Apparently, college kids have gotten smarter.
As many of the students quoted in the extremely unflattering account of campus life in today's Times were savvy enough to offer fake names while they let a 38-year-old reporter sit in on their Herculean drinking sessions and record the sadness of young experience that "didn't happen" unless it's photographed and uploaded to Facebook, only to be painstakingly untagged the hung-over next morning. So that only people who know you already can see what a drunken schmuck you are.
Not all of them, though.
There's been no disavowal from Cornell seniors Mike McLaughlin and Peter Brogan, who really take it between the eyes when Rubin ends her story with them at one o'clock in the morning at an eatery called Collegetown Bagels.

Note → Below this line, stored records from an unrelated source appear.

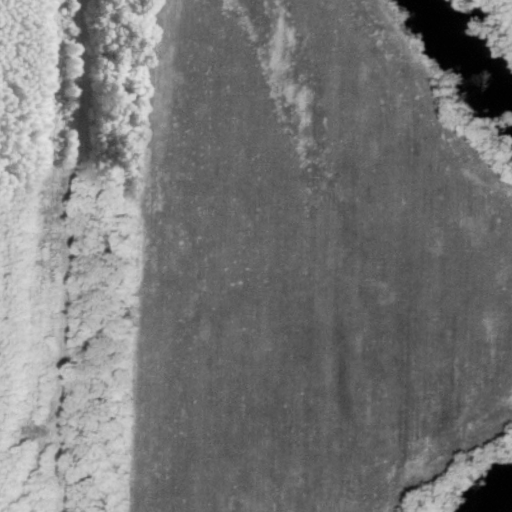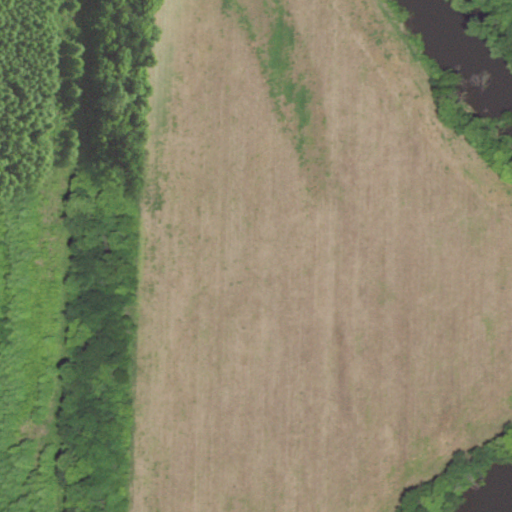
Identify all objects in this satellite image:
river: (483, 255)
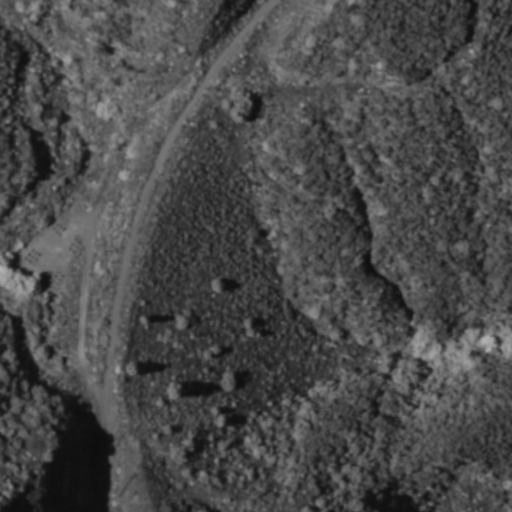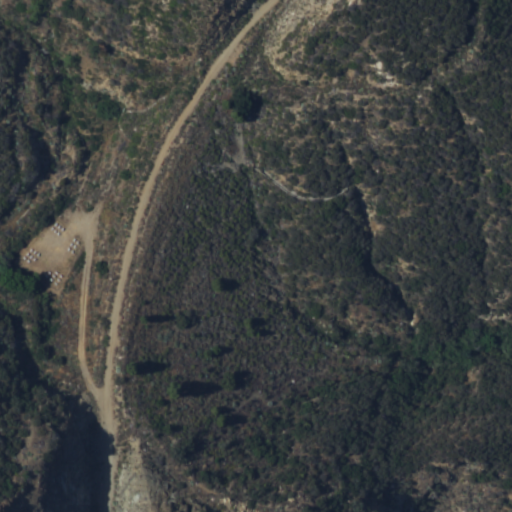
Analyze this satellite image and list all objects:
road: (131, 235)
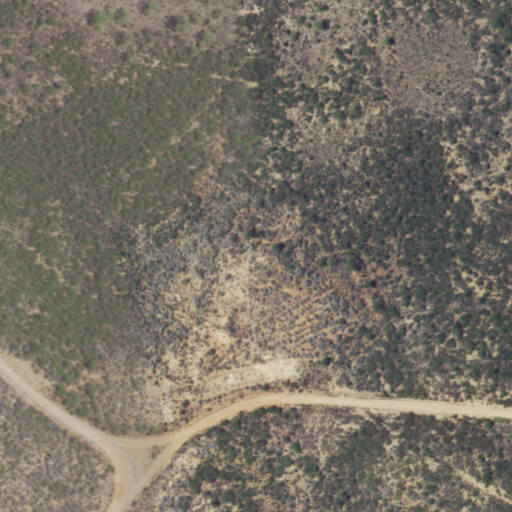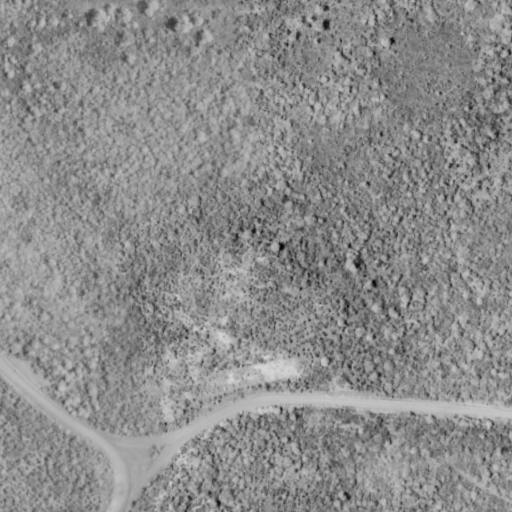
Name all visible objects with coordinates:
road: (296, 396)
road: (87, 421)
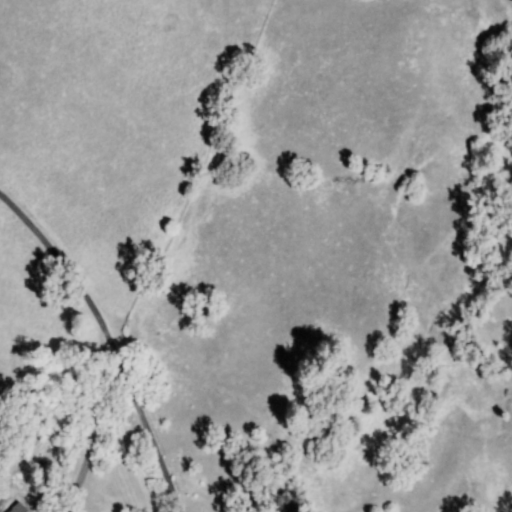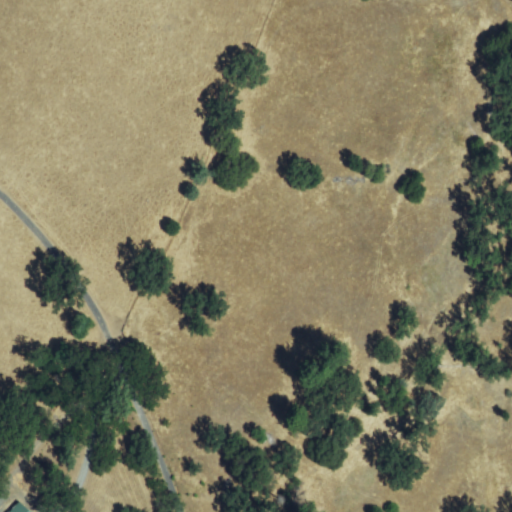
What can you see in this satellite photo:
road: (114, 336)
building: (8, 508)
building: (19, 509)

Mr. McLaughlin downed two bagel sandwiches and flipped back and forth between Facebook updates and texts, looking for hookup contenders. Mr. Brogan (who would like the record to reflect, especially for his parents, that he has a job after graduation) sipped a pint glass of sangria left by a previous patron and shot down prospects. “Don’t do that,” he said to Mr. McLaughlin, referring to one woman. “She likes you.”
“Come on, let’s go smoke cigars and play drunken Madden,” Mr. Brogan said, moving his thumbs to mime an Xbox controller. Mr. McLaughlin’s phone lit up and he jumped, but alas, it was only a Facebook status update.
Congratulations to Pete on the job offer. And the free sangria. But bros, come on. When will you learn? Do not talk to journalists!